With recent advances in data collection technologies such as remote sensing and global positioning systems, the amount of spatial data being produced has been increasing at a staggering rate. Simultaneously, a shift is being experienced in computing from single-core to multi-core processors. To effectively utilize the computational power afforded by these new generation of processors for serving data-intensive geospatial applications, parallel computing techniques need to be employed. Parallel computing, however, raises new challenges associated with handling the input and output of spatial data in parallel. This paper describes a Parallel Input/Output System (PIOS) to address challenges associated with handling large amounts of diverse spatial data.

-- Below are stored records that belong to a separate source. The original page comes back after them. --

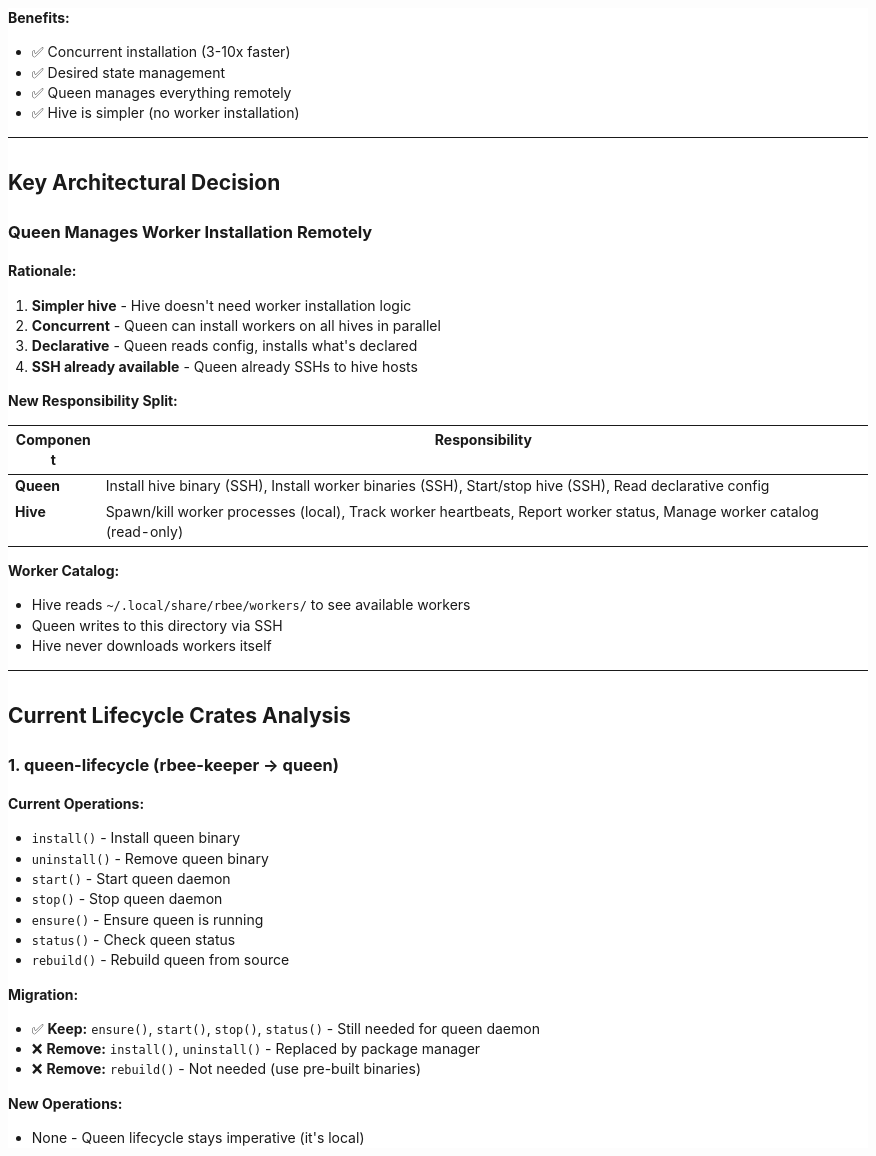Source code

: **Benefits:**
- ✅ Concurrent installation (3-10x faster)
- ✅ Desired state management
- ✅ Queen manages everything remotely
- ✅ Hive is simpler (no worker installation)

---

## Key Architectural Decision

### Queen Manages Worker Installation Remotely

**Rationale:**
1. **Simpler hive** - Hive doesn't need worker installation logic
2. **Concurrent** - Queen can install workers on all hives in parallel
3. **Declarative** - Queen reads config, installs what's declared
4. **SSH already available** - Queen already SSHs to hive hosts

**New Responsibility Split:**

| Component | Responsibility |
|-----------|---------------|
| **Queen** | Install hive binary (SSH), Install worker binaries (SSH), Start/stop hive (SSH), Read declarative config |
| **Hive** | Spawn/kill worker processes (local), Track worker heartbeats, Report worker status, Manage worker catalog (read-only) |

**Worker Catalog:**
- Hive reads `~/.local/share/rbee/workers/` to see available workers
- Queen writes to this directory via SSH
- Hive never downloads workers itself

---

## Current Lifecycle Crates Analysis

### 1. queen-lifecycle (rbee-keeper → queen)

**Current Operations:**
- `install()` - Install queen binary
- `uninstall()` - Remove queen binary
- `start()` - Start queen daemon
- `stop()` - Stop queen daemon
- `ensure()` - Ensure queen is running
- `status()` - Check queen status
- `rebuild()` - Rebuild queen from source

**Migration:**
- ✅ **Keep:** `ensure()`, `start()`, `stop()`, `status()` - Still needed for queen daemon
- ❌ **Remove:** `install()`, `uninstall()` - Replaced by package manager
- ❌ **Remove:** `rebuild()` - Not needed (use pre-built binaries)

**New Operations:**
- None - Queen lifecycle stays imperative (it's local)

The PIOS is based on a hierarchical structure that uses a scalable file partitioning strategy and combines data and metadata to enable efficient handling of terabyte-scale data sets in parallel. A spatially-explicit agent-based model is developed as a case study. Computational experiments were conducted on a supercomputer supported by the National Science Foundation. PIOS achieved ten times speedup in parallel input/output time, and was demonstrated to efficiently scale to over one thousand processing cores and handle multiple terabytes of data.